It’s been a tough year at the Cannabis Control Commission. The agency has been mired with internal conflict, leadership departures and suspensions, investigations into misconduct allegations, calls for more oversight from across state government and a number of high-level positions left vacant.

While the ongoing drama continues to unfold, many local cannabis advocates and small business owners say the turmoil has distracted commissioners from doing their jobs to keep the state’s $7 billion cannabis industry equitable, fair and stable.

Ed DeSousa, who owns the small wholesale grow facility River Run Gardens in Newburyport, said small business owners like himself are hurt when commissioners can’t get through a meeting without conflict.

“You have a group of commissioners that can’t agree on anything and legal counsel competing with each other, and nothing’s getting done,” he said. “You have people waiting to get licenses renewed or sales that need to be approved, or even consumer concerns — and instead the drama just takes away all this time. It’s really taking a toll.”

On Monday, State Treasurer Deb Goldberg fired Shannon O’Brien from her position as head of the agency, citing “gross misconduct.” The following day, O’Brien’s legal team announced plans to appeal Goldberg’s decision in the state’s highest court, citing unfair treatment from Goldberg and an agency “in crisis,” according to O’Brien’s testimony.

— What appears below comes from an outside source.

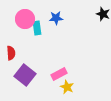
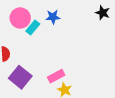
cyan rectangle: (37, 28) -> (33, 27), turned 48

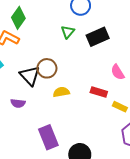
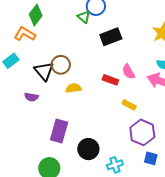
green triangle: (68, 32) -> (84, 17), moved, turned -32
red rectangle: (99, 92) -> (110, 80), moved
purple rectangle: (48, 137) -> (59, 131), turned 35

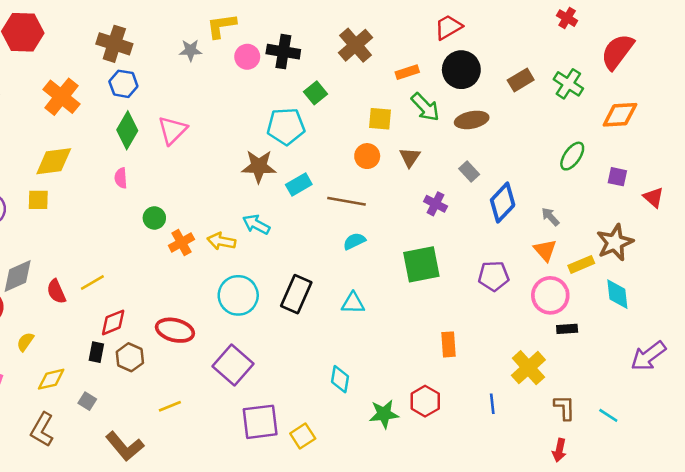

“When Shannon O’Brien walked into that agency, the knives were out for her, in the same way they were out for Steve Hoffman, her predecessor,” Joe Baerlein, a spokesman for O’Brien, said Tuesday. “She’s asked by Treasurer Goldberg to bring systemic change, clean up the dysfunction. And when she attempts to do it, at every turn, she is thwarted and she is challenged.”

When DeSousa heard the news, he said his frustrations with the commission only grew.

“What bothers me is how much all of this cost,” he said.

O’Brien was suspended for nearly a year following allegations of racially insensitive comments and mistreatment of an employee. During her suspension, O’Brien continued to receive a $196,551 annual salary. As of Sept. 3, the law firm Morgan, Lewis and Bockius had billed Treasurer Goldberg’s office more than $790,000 in legal fees for representation in her legal battle against O’Brien, according to state payroll records.

“Meanwhile, I’m barely making $0.25 over the cost of production to sell a product and struggling to pay my employees, pay my mortgage and feed my kids,” DeSousa said. “There’s already enough problems for us to deal with on a daily basis as small business owners in a regulatory market that’s only legal in our state. It’s just so frustrating.”

Kevin Gilnack, the policy co-chair of cannabis nonprofit Equitable Opportunities Now, said chaos in the state’s cannabis industry is nothing new. He encourages people to look at the progress that has emerged from the CCC, despite all the conflict.

“If they’re enforcing the laws and processing the paperwork and getting people reviewed and into the social equity program and doing all the programmatic and regulatory things they’re supposed to be doing, that’s what I think is most important,” Gilnack said. “Not enough people are paying attention to whether that’s getting done or asking folks … it’s mostly just bad vibes.”

The wait time for CCC inspections is down from four months in 2019 to two weeks. And last year, commissioners approved historic regulatory changes to reform the host community agreement process between towns and businesses, a process historically affected by unfair business practices the commission was slow to correct.

Large-scale, multistate corporate operators received the same priority as economic and social equity applicants in the beginning stages of legalization, Gilnack explained. “So they had the best success getting those initial HCAs and were in a position to pay the extortion fees for them,” he said. “And we’ve just been playing catch-up ever since.”

Though Gilnack has placed the bar relatively low for the CCC, he concedes that inefficiency does hurt operators trying to make it in what has always been a tumultuous industry.

“I would love to see it be run more efficiently,” he said. “Anything that distracts from the agency’s mission is not particularly helpful.”

Equitable Opportunities Now and The Mass Cannabis Equity Council are drafting a letter encouraging Goldberg to “cast a wide and inclusive net” in her search for a new chair to lead the commission, Gilnack said.

“I hope she tries to ensure that the next permanent chair is somebody with a commitment to equity and experience with the cannabis industry and hopefully a good team mentality,” he said. “I hope that she takes her time.”

On Tuesday, Goldberg appointed Commissioner Bruce Stebbins as acting chair, and the commission began the process of evaluating candidates to replace O’Brien, according to a spokesperson for Goldberg. The commission’s next public meeting is scheduled for Sept. 12.

“I am confident that Commissioner Stebbins will ensure stability during this period,” Goldberg said in a statement Tuesday.

DeSousa says he’s just hoping the Cannabis Control Commission can return the focus to where it counts: the business owners who keep the industry going.

“We just want a fair shake,” he said. “If my business fails and it’s on me, if I made bad decisions or I was lazy, shame on me. But don’t let me fail because the people in charge of the framework have dropped the ball.”